What is required ▸
Below are some records. Print exactly the lines between the one holding "want to submit" and the one holding "Dhir V, Dever", inclusive, and nothing else.
= = = = =
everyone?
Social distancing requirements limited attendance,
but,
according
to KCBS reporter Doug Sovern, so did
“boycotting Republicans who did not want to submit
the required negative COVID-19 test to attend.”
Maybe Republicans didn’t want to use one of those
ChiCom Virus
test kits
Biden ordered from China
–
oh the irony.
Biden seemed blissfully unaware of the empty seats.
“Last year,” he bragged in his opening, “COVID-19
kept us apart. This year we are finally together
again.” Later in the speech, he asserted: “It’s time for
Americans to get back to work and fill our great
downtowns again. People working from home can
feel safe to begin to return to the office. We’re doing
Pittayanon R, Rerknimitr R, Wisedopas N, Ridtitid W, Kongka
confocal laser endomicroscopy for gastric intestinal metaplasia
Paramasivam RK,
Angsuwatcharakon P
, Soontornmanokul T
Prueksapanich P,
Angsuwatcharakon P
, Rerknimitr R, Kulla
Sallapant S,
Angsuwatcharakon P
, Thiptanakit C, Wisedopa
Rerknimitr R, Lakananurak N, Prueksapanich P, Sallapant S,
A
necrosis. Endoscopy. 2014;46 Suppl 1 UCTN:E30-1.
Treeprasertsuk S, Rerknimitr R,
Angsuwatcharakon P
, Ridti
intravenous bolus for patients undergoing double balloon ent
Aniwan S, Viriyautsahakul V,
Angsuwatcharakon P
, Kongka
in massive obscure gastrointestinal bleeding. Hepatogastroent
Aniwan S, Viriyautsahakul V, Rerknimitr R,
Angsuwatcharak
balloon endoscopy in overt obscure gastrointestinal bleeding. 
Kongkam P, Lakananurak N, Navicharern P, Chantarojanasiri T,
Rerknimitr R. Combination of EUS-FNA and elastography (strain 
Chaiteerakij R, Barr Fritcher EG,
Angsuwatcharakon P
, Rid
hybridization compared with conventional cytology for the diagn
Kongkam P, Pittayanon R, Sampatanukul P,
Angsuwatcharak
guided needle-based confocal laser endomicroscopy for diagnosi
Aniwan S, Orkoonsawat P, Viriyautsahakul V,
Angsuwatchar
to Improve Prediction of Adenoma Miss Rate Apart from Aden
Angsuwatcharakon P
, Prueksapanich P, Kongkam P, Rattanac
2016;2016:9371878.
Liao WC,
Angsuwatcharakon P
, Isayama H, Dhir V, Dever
= = = = =
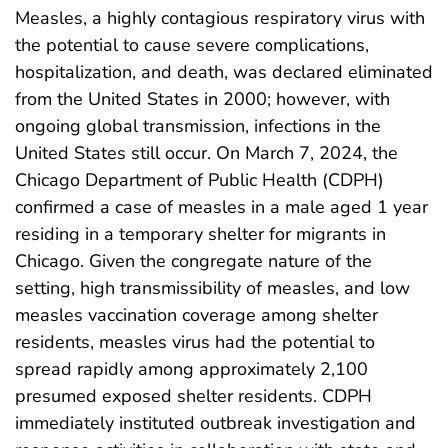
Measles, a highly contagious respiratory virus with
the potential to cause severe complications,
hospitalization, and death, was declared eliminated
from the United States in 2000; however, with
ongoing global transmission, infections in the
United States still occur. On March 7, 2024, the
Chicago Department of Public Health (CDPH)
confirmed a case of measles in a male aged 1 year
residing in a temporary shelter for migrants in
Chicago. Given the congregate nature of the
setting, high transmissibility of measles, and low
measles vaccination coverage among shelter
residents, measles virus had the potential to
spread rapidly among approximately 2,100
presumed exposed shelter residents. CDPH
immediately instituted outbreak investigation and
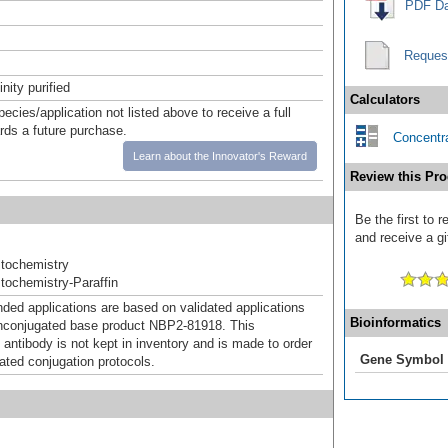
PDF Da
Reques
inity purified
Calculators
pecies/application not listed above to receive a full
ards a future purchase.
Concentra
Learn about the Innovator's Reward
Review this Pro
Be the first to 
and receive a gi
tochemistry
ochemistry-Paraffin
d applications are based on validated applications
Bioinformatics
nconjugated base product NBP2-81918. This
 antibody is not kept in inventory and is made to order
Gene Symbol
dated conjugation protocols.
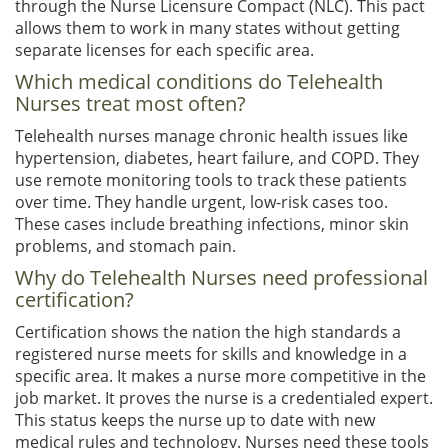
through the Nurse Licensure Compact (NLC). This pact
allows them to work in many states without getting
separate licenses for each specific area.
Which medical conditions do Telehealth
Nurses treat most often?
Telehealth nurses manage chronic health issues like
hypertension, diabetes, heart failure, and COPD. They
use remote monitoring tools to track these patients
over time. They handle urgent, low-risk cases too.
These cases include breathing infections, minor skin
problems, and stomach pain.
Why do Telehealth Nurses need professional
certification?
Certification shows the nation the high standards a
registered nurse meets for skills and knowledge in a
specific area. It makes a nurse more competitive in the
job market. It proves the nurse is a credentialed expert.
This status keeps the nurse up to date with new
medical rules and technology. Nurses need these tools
= = = = =
Solution for this problem ▸
“boycotting Republicans who did not want to submit
the required negative COVID-19 test to attend.”
Maybe Republicans didn’t want to use one of those
ChiCom Virus
test kits
Biden ordered from China
–
oh the irony.
Biden seemed blissfully unaware of the empty seats.
“Last year,” he bragged in his opening, “COVID-19
kept us apart. This year we are finally together
again.” Later in the speech, he asserted: “It’s time for
Americans to get back to work and fill our great
downtowns again. People working from home can
feel safe to begin to return to the office. We’re doing
Pittayanon R, Rerknimitr R, Wisedopas N, Ridtitid W, Kongka
confocal laser endomicroscopy for gastric intestinal metaplasia
Paramasivam RK,
Angsuwatcharakon P
, Soontornmanokul T
Prueksapanich P,
Angsuwatcharakon P
, Rerknimitr R, Kulla
Sallapant S,
Angsuwatcharakon P
, Thiptanakit C, Wisedopa
Rerknimitr R, Lakananurak N, Prueksapanich P, Sallapant S,
A
necrosis. Endoscopy. 2014;46 Suppl 1 UCTN:E30-1.
Treeprasertsuk S, Rerknimitr R,
Angsuwatcharakon P
, Ridti
intravenous bolus for patients undergoing double balloon ent
Aniwan S, Viriyautsahakul V,
Angsuwatcharakon P
, Kongka
in massive obscure gastrointestinal bleeding. Hepatogastroent
Aniwan S, Viriyautsahakul V, Rerknimitr R,
Angsuwatcharak
balloon endoscopy in overt obscure gastrointestinal bleeding. 
Kongkam P, Lakananurak N, Navicharern P, Chantarojanasiri T,
Rerknimitr R. Combination of EUS-FNA and elastography (strain 
Chaiteerakij R, Barr Fritcher EG,
Angsuwatcharakon P
, Rid
hybridization compared with conventional cytology for the diagn
Kongkam P, Pittayanon R, Sampatanukul P,
Angsuwatcharak
guided needle-based confocal laser endomicroscopy for diagnosi
Aniwan S, Orkoonsawat P, Viriyautsahakul V,
Angsuwatchar
to Improve Prediction of Adenoma Miss Rate Apart from Aden
Angsuwatcharakon P
, Prueksapanich P, Kongkam P, Rattanac
2016;2016:9371878.
Liao WC,
Angsuwatcharakon P
, Isayama H, Dhir V, Dever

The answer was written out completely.